1. Implementing Product Management
  2. Access Control Lists for Workflows

Access Control Lists for Workflows

You can define which actions a user can perform in a workflow through criteria-based access control.

Workflow access can be granted to individual users or to groups of users created through filtered lists, which organize users by attributes such as location or business unit within a Team. Access is managed by setting conditions based on basic or extensible flexfield attributes and assigning permissions to specific workflow groups. Also, you can control visibility by choosing to hide or display attribute groups, including extensible attribute groups.

Enable Access Control for Workflows

Enable the profile option named Enable Access Control List for Workflows. By default, the profile option is set to No. On enabling the profile option, the workflow continues to honor the existing security settings till you create a permission and permission set.

Note: Once the profile option is enabled and any workflow is secured using teams, all workflows in the application will become private, regardless of their current public or private settings. You must manually assign user permissions to these workflows.

Grant Permission Set for Workflows

As an administrator, you can define specific teams and permission sets, with tailored conditions for workflows. Permissions can be granted for various workflow actions such as create, discover, delete, view, manage, update, and publish.

To grant permission set for workflows:

  1. Define workflow access rules using attribute conditions. Set the relevant attribute (Created By, Assigned To, and Requested By) to $User in the workflow conditions.
  2. Associate these conditions with a permission set and team to grant access to team members to all workflows assigned to them.
Example: Assign a rule such as Assigned To = $User to ensure that each team member can access workflows where they're the assigned user.

For example, you can create a permission set for a workflow that lets you:

  • Create workflow in the change type Design Change Orders.
  • Discover all workflows in the application.
  • Delete all Engineering Change Orders.
  • View basic attributes, affected items, and relationships on all engineering change orders.
  • Manage only Basic Attributes on all Engineering Change Orders.
  • Change the status on all problem reports.
  • Publish all commercial change orders.
You can create conditions to group workflows based on the following:
  • Change header attributes.
  • Customer, source, supplier, and manufacturer attributes.
  • Change extensible flexfield attributes - single row.
  • Workflow presence indicators, has attachments, has tasks, and has relationships.
  • Multiselect extensible attributes and add multiple rows in the condition.
    Note: Only the Any operator is supported for conditions on multiselect values—users matching any chosen attribute gain access.​ The All operator—requiring all selected values—isn’t supported on access control list for workflows.
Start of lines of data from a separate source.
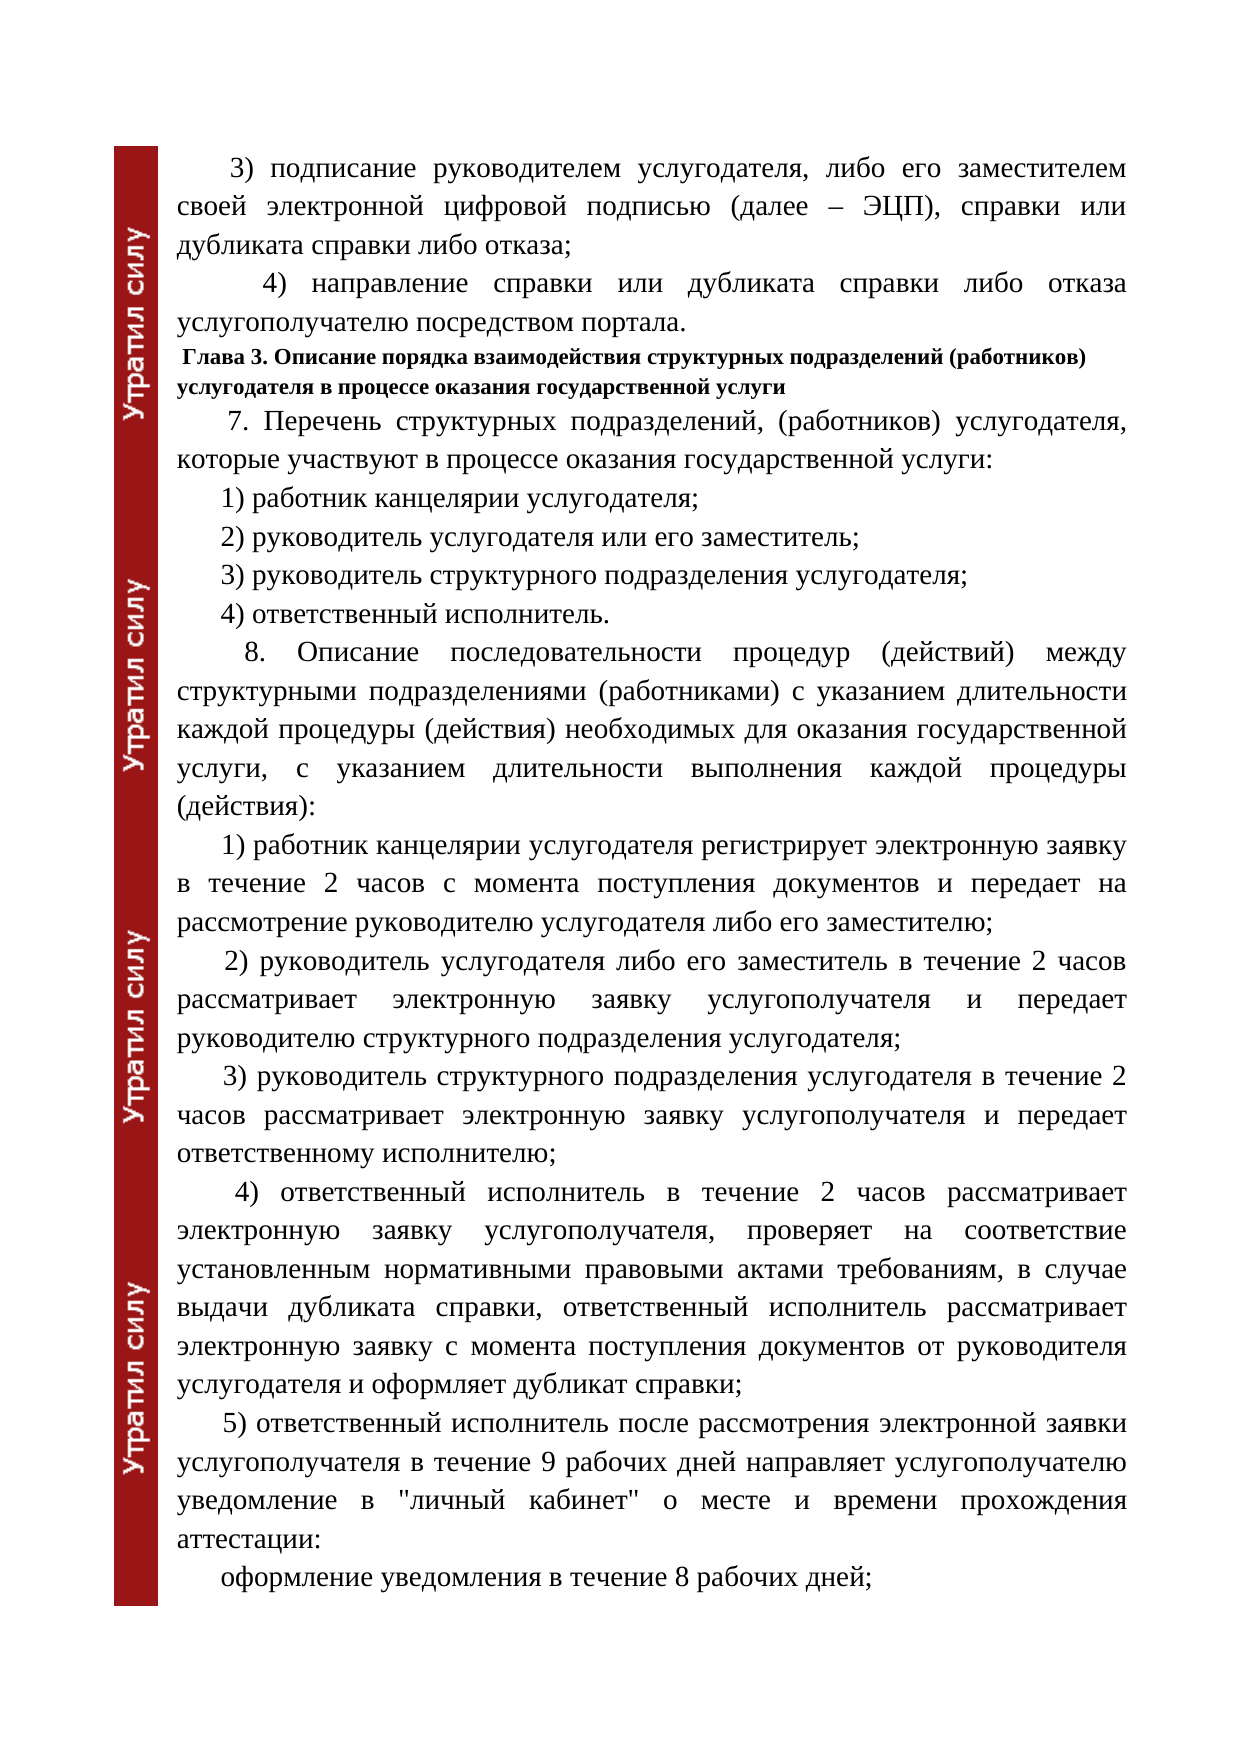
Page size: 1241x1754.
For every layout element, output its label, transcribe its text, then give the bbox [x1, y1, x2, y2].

text 7. Перечень структурных подразделений, (работников) услугодателя, которые участвуют в процессе оказания государственной услуги: [112, 403, 1128, 475]
picture [114, 1053, 158, 1058]
text 1) работник канцелярии услугодателя регистрирует электронную заявку в течение 2 часов с момента поступления документов и передает на рассмотрение руководителю услугодателя либо его заместителю; [112, 827, 1128, 938]
text 3) руководитель структурного подразделения услугодателя; [112, 557, 1128, 591]
text 5) ответственный исполнитель после рассмотрения электронной заявки услугополучателя в течение 9 рабочих дней направляет услугополучателю уведомление в "личный кабинет" о месте и времени прохождения аттестации: [112, 1405, 1128, 1554]
picture [114, 629, 158, 634]
text 2) руководитель услугодателя либо его заместитель в течение 2 часов рассматривает электронную заявку услугополучателя и передает руководителю структурного подразделения услугодателя; [112, 943, 1128, 1053]
text 2) руководитель услугодателя или его заместитель; [112, 519, 1128, 552]
picture [114, 514, 158, 519]
text Глава 3. Описание порядка взаимодействия структурных подразделений (работников) услугодателя в процессе оказания государственной услуги [112, 343, 1128, 399]
picture [114, 399, 158, 403]
picture [114, 938, 158, 943]
picture [114, 1400, 158, 1405]
picture [114, 1593, 158, 1606]
picture [114, 261, 158, 266]
text 3) подписание руководителем услугодателя, либо его заместителем своей электронной цифровой подписью (далее – ЭЦП), справки или дубликата справки либо отказа; [112, 150, 1128, 261]
picture [114, 475, 158, 480]
text 4) ответственный исполнитель. [112, 596, 1128, 629]
picture [114, 591, 158, 596]
picture [114, 146, 158, 150]
text 4) направление справки или дубликата справки либо отказа услугополучателю посредством портала. [112, 266, 1128, 338]
text 3) руководитель структурного подразделения услугодателя в течение 2 часов рассматривает электронную заявку услугополучателя и передает ответственному исполнителю; [112, 1058, 1128, 1169]
text 1) работник канцелярии услугодателя; [112, 480, 1128, 514]
text 8. Описание последовательности процедур (действий) между структурными подразделениями (работниками) с указанием длительности каждой процедуры (действия) необходимых для оказания государственной услуги, с указанием длительности выполнения каждой процедуры (действия): [112, 634, 1128, 822]
text 4) ответственный исполнитель в течение 2 часов рассматривает электронную заявку услугополучателя, проверяет на соответствие установленным нормативными правовыми актами требованиям, в случае выдачи дубликата справки, ответственный исполнитель рассматривает электронную заявку с момента поступления документов от руководителя услугодателя и оформляет дубликат справки; [112, 1174, 1128, 1400]
picture [114, 338, 158, 343]
picture [114, 552, 158, 557]
picture [114, 822, 158, 827]
text оформление уведомления в течение 8 рабочих дней; [112, 1559, 1128, 1593]
picture [114, 1554, 158, 1559]
picture [114, 1169, 158, 1174]
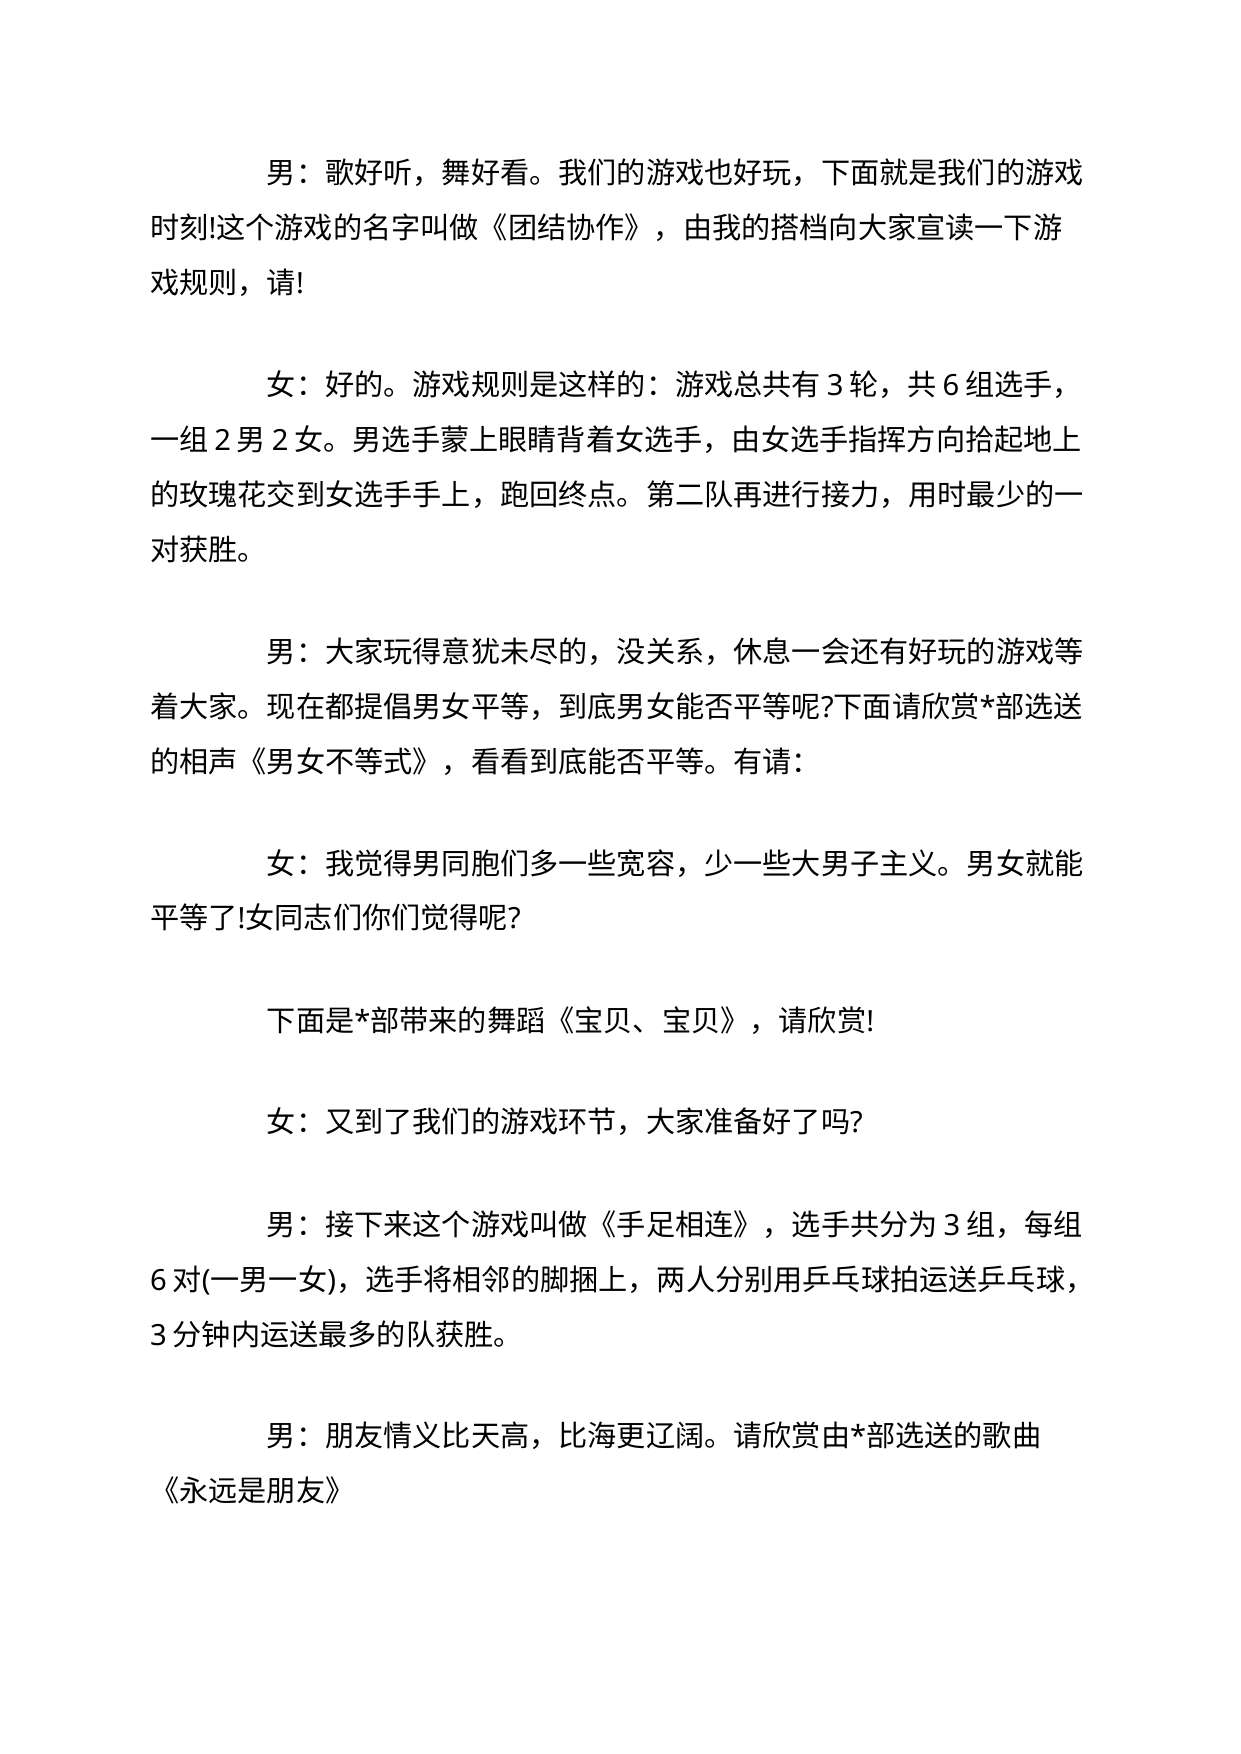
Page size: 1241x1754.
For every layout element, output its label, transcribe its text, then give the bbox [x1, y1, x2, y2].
Here are some more details on access control lists for workflows:

  • Workflows on REST APIs and SOAP services are secured when you enable access control.
  • Adding a change type in conditions on workflows is required to provide a create permission. This means that a user can create workflows only on those change types.
  • The application validates whether the user has the manage permission to access affected objects, while an item is added to the workflow using the following options:
    • Add to Change Order ( or Change Request, Problem Report, or Corrective Actions).
    • Save to Workflow.
  • Users can add relationships on items and workflows only if they’re assigned the view or manage permission to that object.
    • Users can create or edit the relationship rule if they've manage permission for workflow activity.

Secure Item Attachments for Workflows

You can secure item attachments for workflows using the view and manage permissions. Click More Actions > Download Attachments from the global actions on the workflow page according to the security defined on the item.

The following table shows the access provided to users on item attachments from workflows, depending on the download attachment options and permissions.

Download Attachment Option Required Permission Provide Access To Result
Affected Objects - Redlined View or Manage Attachments User can download and view attachments for the affected objects
Affected Objects - All View or Manage Structure, Attachments User can download and view attachments for the parent item and all its structure components
Affected Objects - None NA NA No attachments can be downloaded on the affected objects
From AML - Redlined View or Manage Attachments User can download and view attachments for the manufacturer part numbers of the parent item
From AML - All View or Manage Structure, Attachments User can download and view attachments for the manufacturer part number for the parent item and all its structure components
From AML - None NA NA No attachments can be downloaded on the manufacturer part numbers

Permissions Required to Add Affected Objects

To add affected objects on the workflow, you'll require the Manage Permission on Affected Objects.

To create a new change order, you'll require the Create Permission.

To assign the item to an existing change you'll require the Manage permission on the Affected Objects tab for the specific workflow.

Secure Access for Workflows in Clipboard and Recently Viewed

Contents in the clipboard and recently viewed items are secured using workflow access control lists. You can add workflows to the clipboard only if you've the view or manage permission.

To navigate to a specific tab of a workflow, select the desired tab from the drop-down list in the Clipboard panel or the Recently Visited panel. The tabs available in the list depend on the View or Manage permissions assigned to you for that workflow object.